# Negril.com Message Board Forums > Negril Message Board >  Flour Sack shirt & pants

## Gwhizman

My first memory of Negril is buying a Flour sack shirt from a road side
vendor (down by Ms Mary's) wore it until i fell apart.  Anyone know
of a local that still makes them?  

Example:

----------


## wnyjim

Awesome shirt. Would also like to know where to get one.

----------


## NoWorries4 me

Me too!  I love it!

----------


## pine tree john

flour sack shorts 1977 .

----------


## Kahuna3

Like this you mean?  (Feb 1981)

----------


## Gwhizman

> Like this you mean?  (Feb 1981)


Yes, they were everywhere and the best beach shirt I've ever had.

----------


## Hussyband

I'd love one of those.  I don't think I have ever seen any for sale, I would definitely buy/wear that.

----------


## yetta

Sweet!  Definitely my kind of true designer clothing!!!  :Smile:   Unique, long lasting and fashionable....and quite affordable!  Some innovative Jamaican could bring this line back to the sales racks and make a nice profit today!!  Thanks for the great old school photos!

----------


## rjonsun

I had some flour sack pants in the early 70's but they were from India, not Jamaica.
Reagards,
Bob

----------


## johng

It used to be that a lot of women in Negril sewed so all they needed was the material and they banged them out. Not sure if flour in JA is even handled in cloth sack as back in the old days. If the sack clothing could be found in JA most likely in Kingston at Devon House Shops.

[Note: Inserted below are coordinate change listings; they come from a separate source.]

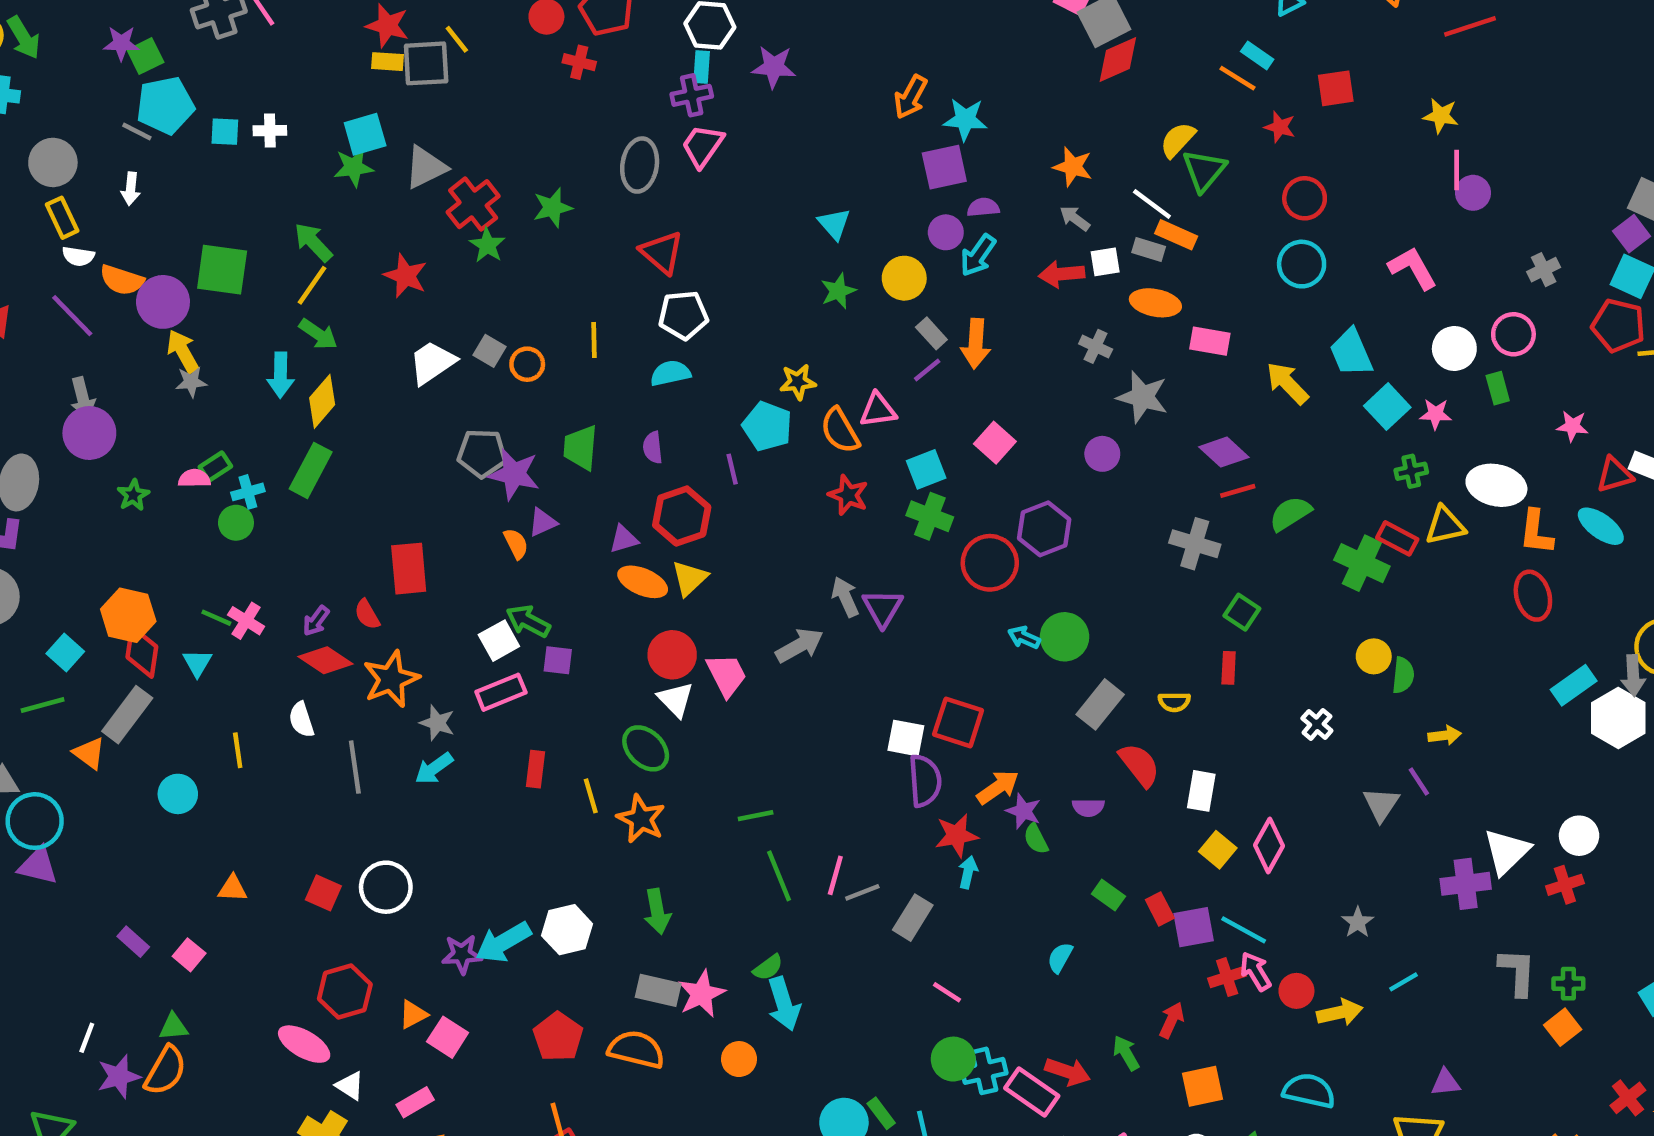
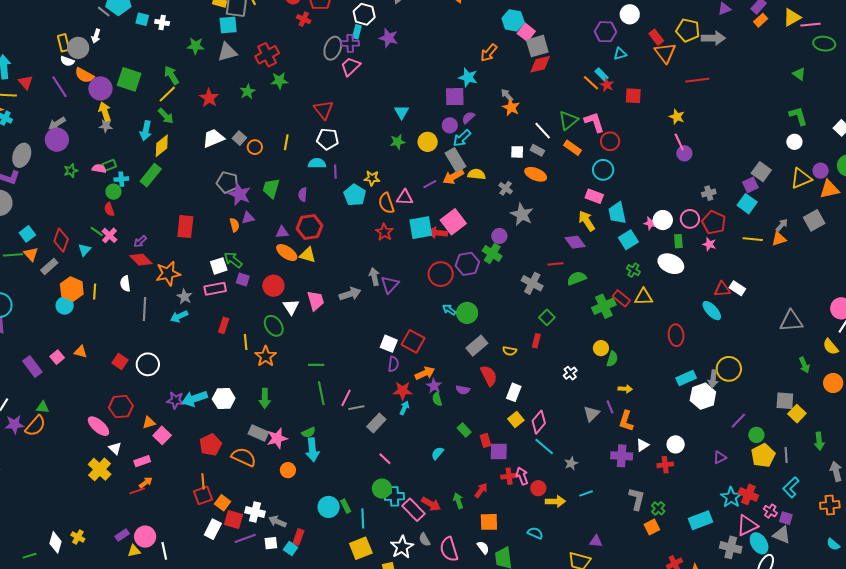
orange arrow: (911, 97) -> (489, 53), moved
red star: (1280, 127) -> (607, 85), moved
cyan square: (365, 134) -> (228, 25), moved
yellow semicircle: (1178, 140) -> (477, 174), moved, turned 42
gray circle: (53, 162) -> (78, 48), moved
gray ellipse: (640, 165) -> (333, 48), moved
pink line: (1457, 170) -> (679, 142), turned -36
red cross: (473, 204) -> (267, 55), moved
purple semicircle: (983, 207) -> (468, 118), turned -48
gray arrow: (1075, 218) -> (507, 95), moved
orange rectangle: (1176, 235) -> (573, 148), moved
pink L-shape: (1413, 268) -> (594, 122), moved
red arrow: (1062, 274) -> (437, 233), moved
red pentagon: (1618, 326) -> (714, 223), moved
gray rectangle: (931, 333) -> (455, 160), moved, size x1.6
pink rectangle: (1210, 341) -> (594, 196), moved
orange arrow: (976, 344) -> (453, 177), turned 45
gray arrow: (83, 398) -> (57, 124), turned 60
pink star: (1436, 414) -> (651, 223), moved
pink star: (1572, 426) -> (709, 244), moved
pink square: (995, 443) -> (453, 222), size x1.4
purple diamond: (1224, 452) -> (575, 242), moved
purple line: (732, 469) -> (335, 172), moved
cyan square: (926, 469) -> (421, 228), size x1.4
green cross: (1411, 471) -> (633, 270), turned 32
white ellipse: (1496, 485) -> (671, 264), moved
green cross: (930, 516) -> (492, 254), moved
orange L-shape: (1536, 532) -> (626, 421), moved
green cross: (1362, 563) -> (604, 306), turned 30
yellow triangle: (690, 578) -> (308, 255), turned 48
red semicircle: (367, 614) -> (109, 209), moved
orange hexagon: (128, 615) -> (72, 289), moved
red circle: (672, 655) -> (273, 286), moved
gray rectangle: (127, 715) -> (49, 266), size x0.7
orange triangle: (89, 753) -> (31, 254), moved
purple semicircle: (925, 781) -> (393, 364), size x0.7
white triangle: (1507, 852) -> (642, 445), size x0.6
cyan line: (1244, 930) -> (544, 446), moved
purple rectangle: (133, 942) -> (32, 366), size x1.5
pink square: (189, 955) -> (57, 357), moved
green cross: (1568, 984) -> (658, 508), turned 32
cyan semicircle: (1309, 1091) -> (535, 533), size x0.7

http://www.devonhousejamaica.com/Sho...nHousepg11.htm

----------


## deanna

> like this you mean?  (feb 1981)
> 
> Attachment 39351


luv it!!!

----------


## Jamakafun

Maybe they could use rice sacks, but they might be a little sweaty?  I think they are that plastic burlap stuff.

----------


## Comforts of Home Nursing

> My first memory of Negril is buying a Flour sack shirt from a road side
> vendor (down by Ms Mary's) wore it until i fell apart.  Anyone know
> of a local that still makes them?  
> 
> ExampleAttachment 39350:


Have never seen anything like this in the few years I have been here!

----------


## billndonna

I would so own 2 or 3 of these!!

----------